Et dans la bouche du mort on verse un filet d’eau
Et dans la tombe on dispose
jarres et calebasses pleines d’eau
herbe qui est venue dans l’eau,
Et sur le tombeau on verse de l’eau,
Qu'il continue à parler là où il va
qu’il se soulève sur son côté droit
qu’il fasse frémir sa narine
qu'il se gorge de bière d"épeautre rouge
Il est maître désormais de la terre
et de l’eau, de la brousse et des animaux
A présent gardien de l’offrande,
gardien du lieu
gardien de la présence, de la permanence
il veille
Afin que soit transmise
rété, l’habiter en vérité,
présence et permanence
Afin que la parole soit dite sans cesse
qui abrite l’origine
qui refuse l’oubli,
Répétée sans perte et sans altération
Ni mère ni filles aux bordages des charniers,
Pas question lesditelles voir creuser sépulcres
Pas quèssion pas pliss ! voir enfouir dépouilles
Ni quèssionner les morts,
Ni sur la tombe boire la bière de mil,
Ni du cimetière entendre le bruit de la hache,
qu’elles se tiennent au loin
à elles porter leur pleur,
à elles aller puiser eau dans marigot
leurs bouches luisent
elles sont eau et ruisseau,
elles sont eau et flot
elles sont fleuves et lagunes,
à elles fringuer le mort d’eau mentholée,
à elles enduire son corps beurre karité
à elles le ceindre d’un cordon de hanche,
Qu’elles se tiennent au loin
tête rase, blanchies de plénitude,
Qu’elles se tiennent luisantes au seuil des naissances,
Qu’elles se tiennent frémissantes aux deux rives
sous les branches de sycomores à myrrhe,
Afin y disposer les eaux,
afin en délivrer les incessants reflets
Afin laisser la chose étendre son corps
là devant
sur les bords du Yom
où infiniment se recueillent
ciel et eau rassemblés.
XXIII
L’ordre du commun
« La pensée est commune à tous »
Dans l’arbre pur est taillée la pirogue qui
ouvre la voie au deuxième monde
tient ensemble rhaut-et-bas
amont et aval
ouvre passage aux loa.
L’arbre est le premier monde
Réunis et serrés les arbres sont des dieux.

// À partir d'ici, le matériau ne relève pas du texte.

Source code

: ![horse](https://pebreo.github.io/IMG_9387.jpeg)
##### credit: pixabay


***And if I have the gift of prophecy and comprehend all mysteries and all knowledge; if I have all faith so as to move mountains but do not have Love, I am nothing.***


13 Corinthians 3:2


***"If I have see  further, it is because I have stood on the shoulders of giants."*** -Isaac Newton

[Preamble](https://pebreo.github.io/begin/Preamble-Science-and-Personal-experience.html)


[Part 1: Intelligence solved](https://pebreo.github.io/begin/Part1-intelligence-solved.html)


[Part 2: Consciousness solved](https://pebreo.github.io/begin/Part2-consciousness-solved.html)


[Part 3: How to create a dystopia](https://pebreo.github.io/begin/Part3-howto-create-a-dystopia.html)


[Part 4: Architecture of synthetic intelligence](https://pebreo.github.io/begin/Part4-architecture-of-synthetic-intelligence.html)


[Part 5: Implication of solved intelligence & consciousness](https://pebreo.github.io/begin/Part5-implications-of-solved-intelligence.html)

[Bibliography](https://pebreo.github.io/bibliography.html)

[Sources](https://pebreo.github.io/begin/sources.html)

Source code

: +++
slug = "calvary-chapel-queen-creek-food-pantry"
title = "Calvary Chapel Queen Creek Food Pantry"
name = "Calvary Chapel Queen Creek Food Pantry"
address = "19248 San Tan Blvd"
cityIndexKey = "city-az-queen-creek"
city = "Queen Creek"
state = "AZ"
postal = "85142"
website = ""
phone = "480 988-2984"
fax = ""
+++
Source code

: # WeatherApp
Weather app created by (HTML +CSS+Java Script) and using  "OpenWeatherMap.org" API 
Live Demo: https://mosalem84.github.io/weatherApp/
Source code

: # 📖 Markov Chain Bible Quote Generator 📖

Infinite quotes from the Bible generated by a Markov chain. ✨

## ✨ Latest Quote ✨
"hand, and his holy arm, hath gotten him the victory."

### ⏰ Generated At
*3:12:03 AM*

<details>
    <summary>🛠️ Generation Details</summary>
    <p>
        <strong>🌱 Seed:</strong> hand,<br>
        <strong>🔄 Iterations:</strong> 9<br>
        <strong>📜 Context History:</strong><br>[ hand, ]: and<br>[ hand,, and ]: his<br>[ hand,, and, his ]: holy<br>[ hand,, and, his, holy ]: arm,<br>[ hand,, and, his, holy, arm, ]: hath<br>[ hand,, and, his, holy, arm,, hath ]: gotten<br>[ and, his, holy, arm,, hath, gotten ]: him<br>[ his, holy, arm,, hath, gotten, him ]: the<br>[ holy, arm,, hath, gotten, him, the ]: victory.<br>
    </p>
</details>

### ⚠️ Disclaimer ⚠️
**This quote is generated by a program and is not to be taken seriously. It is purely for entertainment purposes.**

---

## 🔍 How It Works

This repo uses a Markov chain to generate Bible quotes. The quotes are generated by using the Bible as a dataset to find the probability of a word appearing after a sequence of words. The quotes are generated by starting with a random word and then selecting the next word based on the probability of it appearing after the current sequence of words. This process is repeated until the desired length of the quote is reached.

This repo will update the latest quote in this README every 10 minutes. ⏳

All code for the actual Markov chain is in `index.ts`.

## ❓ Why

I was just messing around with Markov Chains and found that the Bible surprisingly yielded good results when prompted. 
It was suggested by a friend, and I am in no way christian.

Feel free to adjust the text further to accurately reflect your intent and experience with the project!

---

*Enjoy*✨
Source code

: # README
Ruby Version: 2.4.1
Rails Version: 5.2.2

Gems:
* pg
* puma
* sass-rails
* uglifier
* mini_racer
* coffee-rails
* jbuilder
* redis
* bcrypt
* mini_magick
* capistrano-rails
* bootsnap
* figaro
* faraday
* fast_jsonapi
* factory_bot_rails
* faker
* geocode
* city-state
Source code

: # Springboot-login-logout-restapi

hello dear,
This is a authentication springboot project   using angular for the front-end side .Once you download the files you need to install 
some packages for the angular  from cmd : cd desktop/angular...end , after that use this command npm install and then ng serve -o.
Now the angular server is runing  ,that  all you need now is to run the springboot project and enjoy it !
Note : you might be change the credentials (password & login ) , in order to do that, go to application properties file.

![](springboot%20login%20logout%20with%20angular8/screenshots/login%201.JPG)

La grande mygale, au-dessus de son terrier, dispose l’oracle.
Le caïlcédrat tombé du ciel, première épouse de la termitière.
Dans l’écorce,
salive et souffle du dieu.
La Manman-Loa pulvérise
eau caïlcédrat sur femmes en transe,
eau caïlcédrat sur l’enclume l’aînée filles souverain
ion qualité bidim bagaille
carreau
où battre le fer mâle
Tombé du ciel un petit homme prédit les nuées de sauterelles,
(Quant à la vieille femme, elle fabriquait du sel avec la cendre).
La Mante rachèuse poèls, émissaire de dieux,
tout comme le joli petit serpent bleu crié chihoundjé.

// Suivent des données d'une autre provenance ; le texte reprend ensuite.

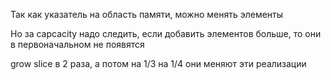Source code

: Так как указатель на область памяти, можно менять элементы

Но за capcacity надо следить, если добавить элементов больше, то они в первоначальном не появятся

grow slice
в 2 раза, а потом на 1/3 на 1/4 они меняют эти реализации
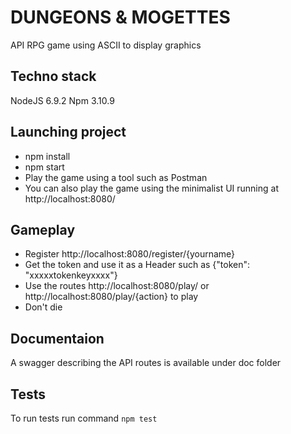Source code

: # DUNGEONS & MOGETTES                    
 
API RPG game using ASCII to display graphics

## Techno stack
NodeJS 6.9.2
Npm 3.10.9


## Launching project
- npm install
- npm start
- Play the game using a tool such as Postman
- You can also play the game using the minimalist UI running at http://localhost:8080/


## Gameplay
- Register http://localhost:8080/register/{yourname}
- Get the token and use it as a Header such as {"token": "xxxxxtokenkeyxxxx"}
- Use the routes http://localhost:8080/play/ or http://localhost:8080/play/{action} to play
- Don't die


## Documentaion
A swagger describing the API routes is available under doc folder

## Tests
To run tests run command `npm test`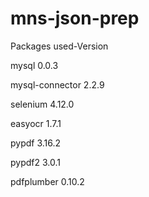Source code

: # mns-json-prep

Packages used-Version

mysql 0.0.3

mysql-connector 2.2.9

selenium 4.12.0

easyocr 1.7.1

pypdf 3.16.2

pypdf2 3.0.1

pdfplumber 0.10.2


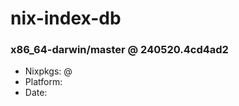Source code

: # nix-index-db
### x86_64-darwin/master @ 240520.4cd4ad2
- Nixpkgs: @[](https://github.com/NixOS/nixpkgs/commit/4cd4ad242e70fa4475a9c10eeed87cbada8639dc)
- Platform: 
- Date: 
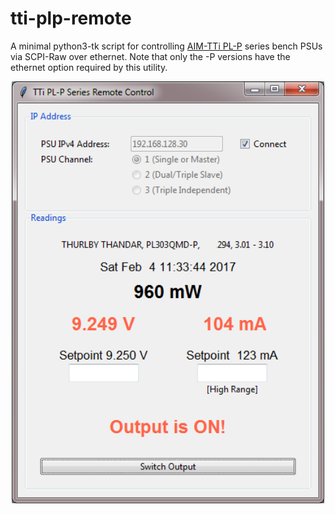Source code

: # tti-plp-remote

A minimal python3-tk script for controlling [AIM-TTi PL-P](http://www.aimtti.com/product-category/dc-power-supplies/aim-plseries) series bench PSUs via SCPI-Raw over ethernet. Note that only the -P versions have the ethernet option required by this utility.


<p align="center">
  <img src="./tti-remote.png" alt="[Screenshot here]" width="500"/>
</p>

Le dieu des rivages qui hante les plages de sable
en se déplaçant trace les signes sacrés.
Quand la foudre atteint un arbre sacré
on emprunte des cauris
on frappe les funérailles
L’arbre est comme une personne.
Avec la lune s’éveillent les lucioles (les doubles des défuntés),
Les femmes sont fécondées, les jardins fertiles
Les initiés frictionnent leur corps avec leur chââme.

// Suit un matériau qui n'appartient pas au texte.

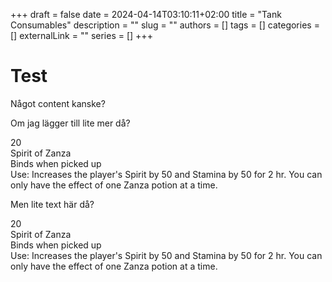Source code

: +++ 
draft = false
date = 2024-04-14T03:10:11+02:00
title = "Tank Consumables"
description = ""
slug = ""
authors = []
tags = []
categories = []
externalLink = ""
series = []
+++


# Test
Något content kanske?

Om jag lägger till lite mer då?
<div class="tooltip">
  <div class="wtti" id="inv_potion_30"><div class="stack-size"> 20 </div></div>
  <div class="wtt">
  <span id="uncommon"> Spirit of Zanza</span>
  </br>
  Binds when picked up
  </br>
  <span id="uncommon">Use: Increases the player's Spirit by 50 and Stamina by 50 for 2 hr. You can only have the effect of one Zanza potion at a time.</span>
  </div>
</div>
<p>Men lite text här då?</p>
<div class="tooltip">
  <div class="wtti" id="inv_potion_30"><div class="stack-size"> 20 </div></div>
  <div class="wtt">
  <span id="uncommon"> Spirit of Zanza</span>
  </br>
  Binds when picked up
  </br>
  <span id="uncommon">Use: Increases the player's Spirit by 50 and Stamina by 50 for 2 hr. You can only have the effect of one Zanza potion at a time.</span>
  </div>
</div>
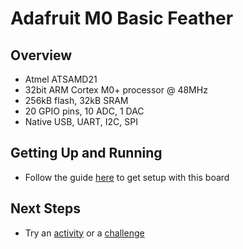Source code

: # Adafruit M0 Basic Feather

## Overview

- Atmel ATSAMD21
- 32bit ARM Cortex M0+ processor @ 48MHz
- 256kB flash, 32kB SRAM
- 20 GPIO pins, 10 ADC, 1 DAC
- Native USB, UART, I2C, SPI

## Getting Up and Running

* Follow the guide [here](https://learn.adafruit.com/adafruit-feather-m0-basic-proto?view=all#setup) to get setup with this board

## Next Steps

* Try an [activity](/activities) or a [challenge](/challenges)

Croisée quat’chimin : carrefour la Voie Lactée
qui en rhaut ciel,
fait le partage dans Toutes Choses
dispose
la bitation chaque des quatre épouses
Autour de l’Epoux
ET
côté pou payer patente, côté pou laver tête.
côté pour manger marassa,
côté pou poser-paquet’-prend-point.
Anneau serpent lac
lové-bigarré
barrent les chemins droits.
(« ... la vérité tellement circulaire ».)
Titubant,
divesses dialectes
les malfeintèuses
par les chemins tamboulent
incarnés-désincarnés- réincarnés
« Le vent couche les joncs sur les eaux,
Aucun vent n’est le vent du roi ».
Les paroles trassent et enroulent le chemin qu’on suit.
Tous, dieux et hommes, ont en commun le commerce, le signe.
Partition noire et bleue (Lémisté 2)
Editions Obsidiane, 2015
Du même auteur :
Manteg (26/02/2021)
L’eau (I-V) (26/02/2022)
L’eau (VI-IX) (19/08/2022)
Le lointain (X) (26/02/2023)
Le réel / Le jeu (XI – XV) (19/08/2023)
Le réel / Le jeu (XVI – XXI) (26/02/2024)
La règle (XXIV) (18/08/2024)
La règle (XXV) (18/08/2024)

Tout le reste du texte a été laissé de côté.